Journalists and analysts love a new word. The current favourite is “phablet”, used to describe the new larger-sized smartphones that are nearly tablet-sized, but still a phone.
It’s a ghastly word, but don’t worry – it won’t catch on, despite the pick up in interest (see chart below). Here’s my theory why:
1) “smartphone” hasn’t caught on as a phrase
Smartphone is used in the industry to distinguish between the newer, touchscreen devices and older models termed feature phones that look like this (remember these?). It’s used all the time in articles and research.
But not in common language. No-one says “hey, have you seen my smartphone?” People still talk about their mobile. Or their phone. Because smartphone is both clumsy to say, and sounds pompous.
2) nobody cares about these distinctions in other areas
Like smartphone vs feature phone, we have laptop, netbook, PC – all industry distinctions. People just refer to their computer. And as we move to a world of uniform touchscreens, the only decisions people will care about are the cost, the operating system (Apple vs Android vs maybe Windows), and the size.
3) portmanteau words might be catchy, but don’t often work
Grexit? It’s had it’s day (see chart below). Descriptive words like “onesie” are much better.
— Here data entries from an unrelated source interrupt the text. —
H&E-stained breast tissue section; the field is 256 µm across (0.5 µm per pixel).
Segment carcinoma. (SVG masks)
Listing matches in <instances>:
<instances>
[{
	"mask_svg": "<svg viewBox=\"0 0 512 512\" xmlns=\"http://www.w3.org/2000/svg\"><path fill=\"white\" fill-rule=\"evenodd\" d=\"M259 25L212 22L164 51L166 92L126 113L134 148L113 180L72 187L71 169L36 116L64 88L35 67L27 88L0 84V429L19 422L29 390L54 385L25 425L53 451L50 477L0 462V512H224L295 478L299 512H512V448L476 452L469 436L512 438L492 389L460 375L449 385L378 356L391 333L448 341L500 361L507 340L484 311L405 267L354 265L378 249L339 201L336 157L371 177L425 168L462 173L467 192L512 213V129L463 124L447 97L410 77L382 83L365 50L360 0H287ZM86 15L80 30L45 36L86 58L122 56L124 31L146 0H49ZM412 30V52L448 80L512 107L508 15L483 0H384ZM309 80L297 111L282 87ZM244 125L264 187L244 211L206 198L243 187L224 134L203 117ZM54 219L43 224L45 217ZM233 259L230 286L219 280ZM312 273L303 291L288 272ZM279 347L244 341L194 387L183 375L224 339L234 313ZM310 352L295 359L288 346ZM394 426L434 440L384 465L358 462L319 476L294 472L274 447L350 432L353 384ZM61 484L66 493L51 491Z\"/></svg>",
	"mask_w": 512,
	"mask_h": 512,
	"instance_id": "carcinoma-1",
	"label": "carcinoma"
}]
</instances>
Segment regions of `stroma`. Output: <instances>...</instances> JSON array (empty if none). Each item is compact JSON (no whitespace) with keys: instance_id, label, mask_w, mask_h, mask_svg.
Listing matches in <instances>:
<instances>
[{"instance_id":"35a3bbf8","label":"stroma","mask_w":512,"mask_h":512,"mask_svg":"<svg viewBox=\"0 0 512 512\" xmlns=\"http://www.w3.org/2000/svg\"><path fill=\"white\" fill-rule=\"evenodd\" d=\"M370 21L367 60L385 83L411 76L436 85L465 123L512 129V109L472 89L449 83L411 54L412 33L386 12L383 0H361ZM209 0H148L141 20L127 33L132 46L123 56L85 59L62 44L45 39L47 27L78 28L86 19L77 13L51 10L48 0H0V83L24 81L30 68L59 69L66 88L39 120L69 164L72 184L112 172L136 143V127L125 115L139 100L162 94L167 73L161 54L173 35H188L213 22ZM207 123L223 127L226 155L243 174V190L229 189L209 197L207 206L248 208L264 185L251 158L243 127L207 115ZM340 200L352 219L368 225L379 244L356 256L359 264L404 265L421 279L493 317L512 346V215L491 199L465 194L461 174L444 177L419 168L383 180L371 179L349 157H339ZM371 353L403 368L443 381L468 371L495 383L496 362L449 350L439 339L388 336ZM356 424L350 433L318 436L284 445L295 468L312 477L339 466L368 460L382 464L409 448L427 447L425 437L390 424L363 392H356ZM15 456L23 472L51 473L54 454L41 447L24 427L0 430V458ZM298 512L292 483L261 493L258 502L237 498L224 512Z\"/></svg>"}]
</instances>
4) people prefer to talk about brands
Seen my Kindle? Pass me the iPad?
and the biggest reason of all: 5) your mobile is not your device, it’s your number
Whatever device people call you on, that’s your mobile. As Christopher Mims pointed out on Quartz, we use these things less and less for calls – as little as 10% – but that doesn’t mean phone calls are completely dead. We still need to make and receive calls. And if you are sharing your contact details, no-one will ever ask for your “phablet” number – just as no-one asks for your “smartphone” number. They will ask for your mobile number.
Because you move your number across devices – I’ve had the same number for over 8 phones now, I reckon. Whether I have a phablet, a smartphone, or a something else, when it rings, I’ll answer it – and I’m on my mobile.